Reducing patient user fees by expanding government subsidies alone is not sufficient to improve financial protection and access. It is also important to improve quality and efficiency of the healthcare system; that is, to reduce low-value care and promote high-value low cost medical care including primary care and preventive care [49, 50]. The current health insurance schemes in China reimburse mainly on hospital care but not on outpatient primary care. In addition, the hospital-centric delivery system does not encourage the use of primary care [36, 51, 52]. China should continue to invest in strengthening primary care if it were to shift towards primary care-based demand for health care. This includes building primary care infrastructure, recruiting and training more quality primary care professionals, and educate the public on the value of preventive care services as a gate-keeper of health.
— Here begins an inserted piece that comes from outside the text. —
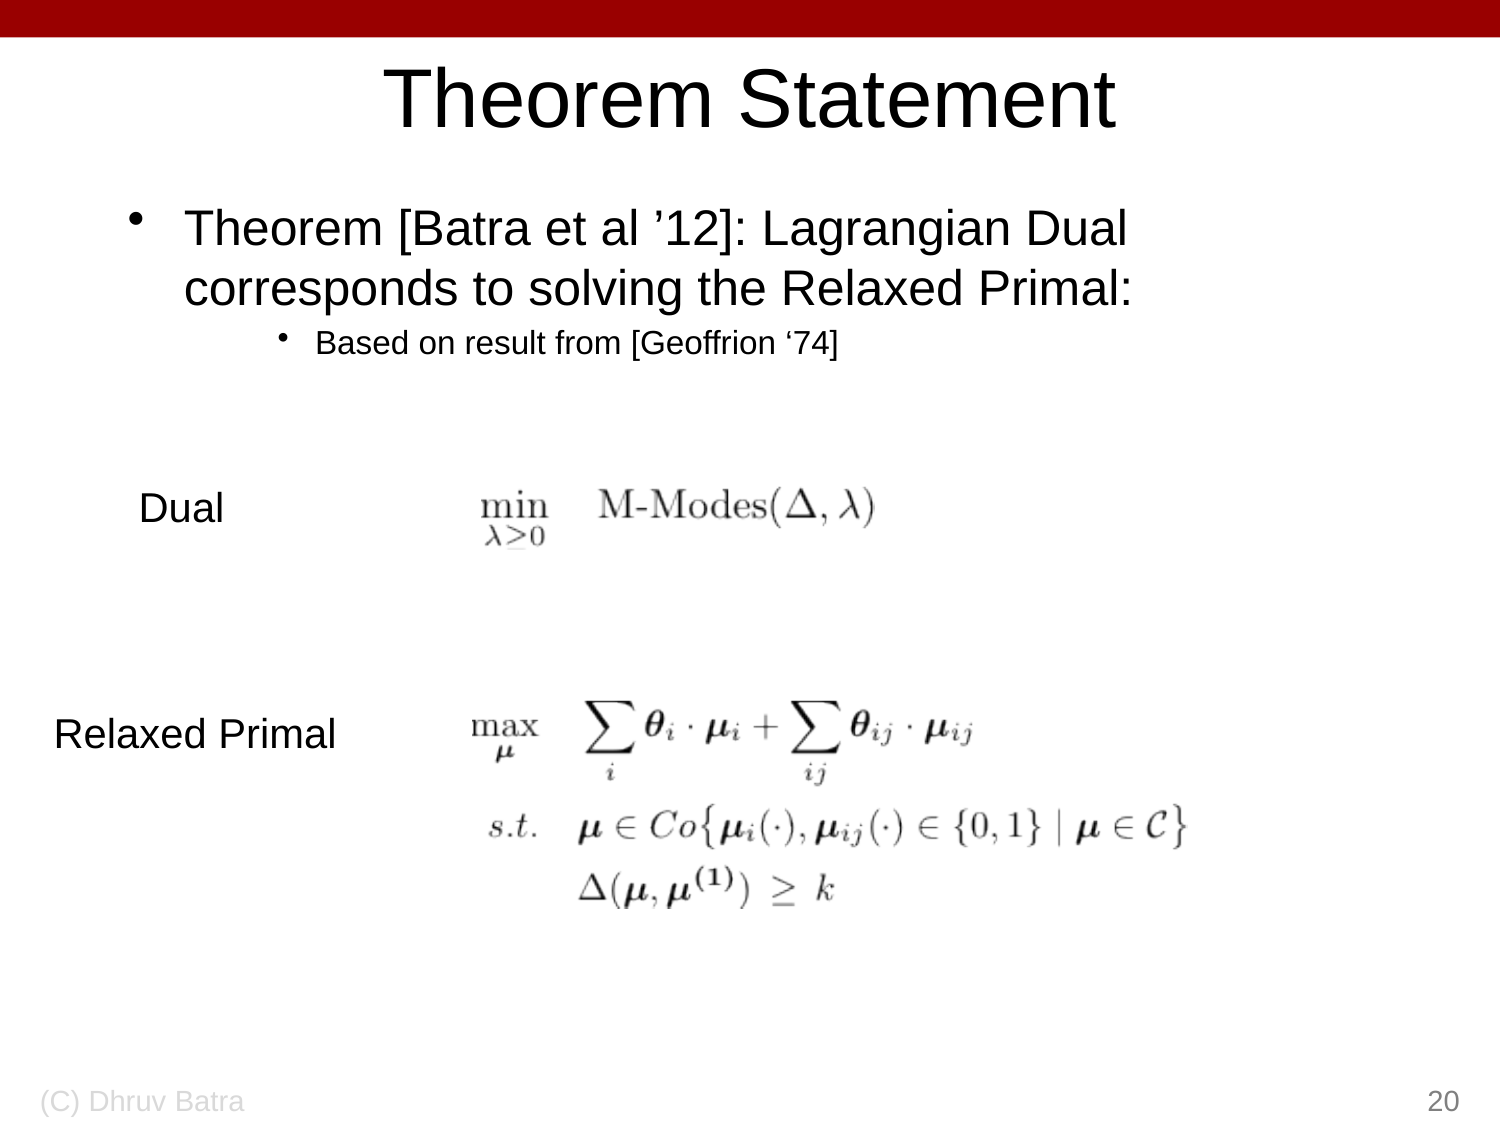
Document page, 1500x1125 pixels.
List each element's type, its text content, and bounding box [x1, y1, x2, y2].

Future research is needed not only on examining the effect of reducing user fees on health outcomes, and different health benefits gained from user fees reduction from different types of health care, but also explore whether user fees inequality could mitigate with additional improvement in the process of healthcare delivery, such as quality and efficiency of primary care, and a shift to primary care-based health delivery system [43].

Conclusion

Despite near universal health insurance coverage, variation in user charges across proviences and population groups persist. A complementary reform of the fragmented social health insurance schemes and the integrated healthcare delivery system are required to improve financial protection and mitigate inequality from illness for vulnerable groups such as those with chronic conditions, especially in less developed regions in China. Ongoing monitoring of user fees using various source of datasets including national survey and administrative dataset is required to guide policy making at national and sub-national levels.